Reanne Weil, News Editor

Dr. Karlos K. Hill, an expert on racism and race relations and an associate professor of African and African American Studies at the University of Oklahoma, proudly educates all audiences that he speaks to on the 1921 Tulsa Massacre and the black community.

Hill spoke to Winona State University along with Ridgewater College, Riverland College, Minnesota State and more, hosted a webinar on Thursday, April 6, in which students and citizens from all over could listen and learn from him.

“What I really want the audience to understand is not just what I know, but what my effective relationship to the Race Massacre and why I care so much about it,” Hill said.

As a part of the 1921 Centennial Commissions board, he was tasked with the responsibility to share his knowledge of the deadliest attack on the black community with everyone else.

“What I tell my students and audiences often is that all of us, no matter who we are, no matter where we live, have a relationship to this history,” Hill stated. “We can have an intellectual relationship with the past and/or we can have an effective relationship with the past.”

Hill shared various images of Tulsa and Greenwood in 1921 of the destruction that was done before, during and after the massacre to “bear witness” to the totality of the destruction.

“These photographs are meant to help white observers to understand what happened,” Hill said. “To help them understand it as not the deadliest attack on a black community, but as a successful ‘negro rebellion.’”

“I’m going to let the images speak and I’m going to let the survivors speak for the images,” Hill said.

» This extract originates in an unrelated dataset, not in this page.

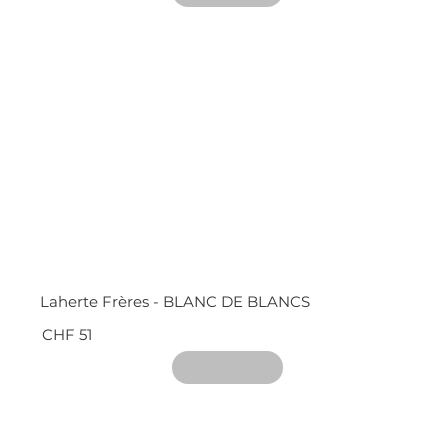
Laherte Frères - BLANC DE BLANCS
CHF 51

“Until I saw the photographs, it was hard to imagine an area the size of Greenwood in 1921 being completely burned to the ground,” Hill said. “Every significant structure in the neighborhood either destroyed or severely damaged beyond simple repair.”

Hill shared stories and testimonies of the survivors and the traumatic memories they recalled upon during the massacre, most of which were children at the time. Some of the survivors heard the bullets and the planes while they saw their community falling apart little by little.

“Hearing these stories helps us understand their experience and the trauma of their experience,” Hill said. “It helps us understand what massacre survivors experience and the absolute chaos of it.”

“Most importantly, it’s a history of what black people did in response to what happened to Greenwood, loved ones, property, institutions,” Hill said. “The story that survivors and descendants want most told is not what happened to them, but what they did in response.”